Task requirements ->
**1)** Translate this sentence from the passage on the Rhône delta park into Spanish: "Molinier’s report sketched the outline of a national park in Camargue."
**2)** Transcribe everything in the passage on the Rhône delta park from "The Rhône delta park, 1962–1971" down to "for its protection.".

Extracted text START

The Rhône delta park, 1962–1971
At the turn of the 1960s, the status of Camargue’s wetlands was as precarious as it was ambiguous. To be sure, unlike the Po and the Ebro, part of the Rhône delta had been protected since the 1920s. However, the reserve managed by the SNAF – renamed in 1960 as the Société Nationale de Protection de la Nature (SNPN) – was based on a voluntary agreement with a private company. 43 According to the French administration, this status prevented any real support from the state. 44 By making the Rhône delta the meeting point of world experts in wetlands, the 1962 MAR conference also gave new impulse for its protection.
Preserving Camargue’s wetlands was a core mission of Hoffmann’s research centre already at its establishment in 1954. 45 In 1953, Hoffmann himself had even argued that Camargue deserved the status of “national park.” 46 He was not alone. In 1960, when a new law was about to formalize the statute of “national park” in France, Philippe Lamour pleaded for the same to the national government. 47 Lamour was the head of the “National Company for the Development of Low Rhône and Languedoc” and a fervent advocate of regional planning. His involvement shows the early support of regional planning milieus.
In 1962, despite this advocacy, the project of a national park in Camargue had still not moved forward, due to resistance within the Forest administration. 48 In the attempt to relaunch the matter, the Conseil National de la Protection de la Nature (CNPN), an advisory committee linked to the French government, requested a study presenting the ecological importance of the Camargue to the botanist and university professor in Marseille, René Molinier. 49 Molinier was the Conseil’s regional delegate, but also a member of the SNPN and a participant in the MAR project. He accepted enthusiastically. 50
Molinier’s report sketched the outline of a national park in Camargue. 51 Pointing out several menaces to Camargue (rice cultivation, saltworks, and tourism, but also fires, uncontrolled grazing, and the noise of military planes), he demarcated four zones to be protected, starting with a peripheral area partially open to the public and finishing with a reserve opened only to scientists. 52 The CNPN, however, was sceptical about the immediate feasibility of a national park and suggested establishing an archipelago of smaller reserves. 53
CNPN’s desire to act quickly, even if this entailed renouncing a national park designation, was in a significant part due to pressing threats to Camargue’s surviving wetlands. As mentioned earlier, major tourist and industrial development initiatives were encroaching on the delta. To the west, the French state had started the pharaonic redevelopment of the Languedoc-Roussillon coast. 54 To the east, the petrochemical complex of Berre and Fos was further expanding its operations. In the delta itself, SALICAM, a company that owned the marsh that was protected since 1927, was planning to expand there its saltworks, threatening the ecological balance of the pond. 55 Due to the private nature of the agreement with the SNPN, public authorities had no means to prevent this development without the establishment of a formal, state-sanctioned protection regime. A network of small reserves would have at least provided such a regime for the most directly menaced marshes.

Extracted text END
Records supplied START

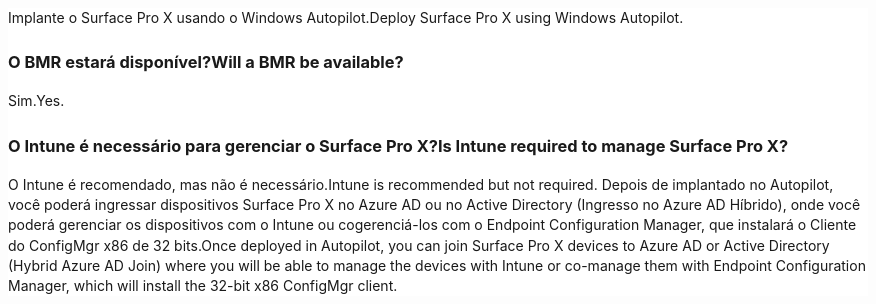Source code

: <span data-ttu-id="a1f5f-279">Implante o Surface Pro X usando o Windows Autopilot.</span><span class="sxs-lookup"><span data-stu-id="a1f5f-279">Deploy Surface Pro X using Windows Autopilot.</span></span>

### <span data-ttu-id="a1f5f-280">O BMR estará disponível?</span><span class="sxs-lookup"><span data-stu-id="a1f5f-280">Will a BMR be available?</span></span>

<span data-ttu-id="a1f5f-281">Sim.</span><span class="sxs-lookup"><span data-stu-id="a1f5f-281">Yes.</span></span>

### <span data-ttu-id="a1f5f-282">O Intune é necessário para gerenciar o Surface Pro X?</span><span class="sxs-lookup"><span data-stu-id="a1f5f-282">Is Intune required to manage Surface Pro X?</span></span>

<span data-ttu-id="a1f5f-283">O Intune é recomendado, mas não é necessário.</span><span class="sxs-lookup"><span data-stu-id="a1f5f-283">Intune is recommended but not required.</span></span> <span data-ttu-id="a1f5f-284">Depois de implantado no Autopilot, você poderá ingressar dispositivos Surface Pro X no Azure AD ou no Active Directory (Ingresso no Azure AD Híbrido), onde você poderá gerenciar os dispositivos com o Intune ou cogerenciá-los com o Endpoint Configuration Manager, que instalará o Cliente do ConfigMgr x86 de 32 bits.</span><span class="sxs-lookup"><span data-stu-id="a1f5f-284">Once deployed in Autopilot, you can join Surface Pro X devices to Azure AD or Active Directory (Hybrid Azure AD Join) where you will be able to manage the devices with Intune or co-manage them with Endpoint Configuration Manager, which will install the 32-bit x86 ConfigMgr client.</span></span>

Records supplied END

Exercise solutions ->
**1)** El informe de Molinier esbozaba el contorno de un parque nacional en la Camarga.

**2)**
The Rhône delta park, 1962–1971
At the turn of the 1960s, the status of Camargue’s wetlands was as precarious as it was ambiguous. To be sure, unlike the Po and the Ebro, part of the Rhône delta had been protected since the 1920s. However, the reserve managed by the SNAF – renamed in 1960 as the Société Nationale de Protection de la Nature (SNPN) – was based on a voluntary agreement with a private company. 43 According to the French administration, this status prevented any real support from the state. 44 By making the Rhône delta the meeting point of world experts in wetlands, the 1962 MAR conference also gave new impulse for its protection.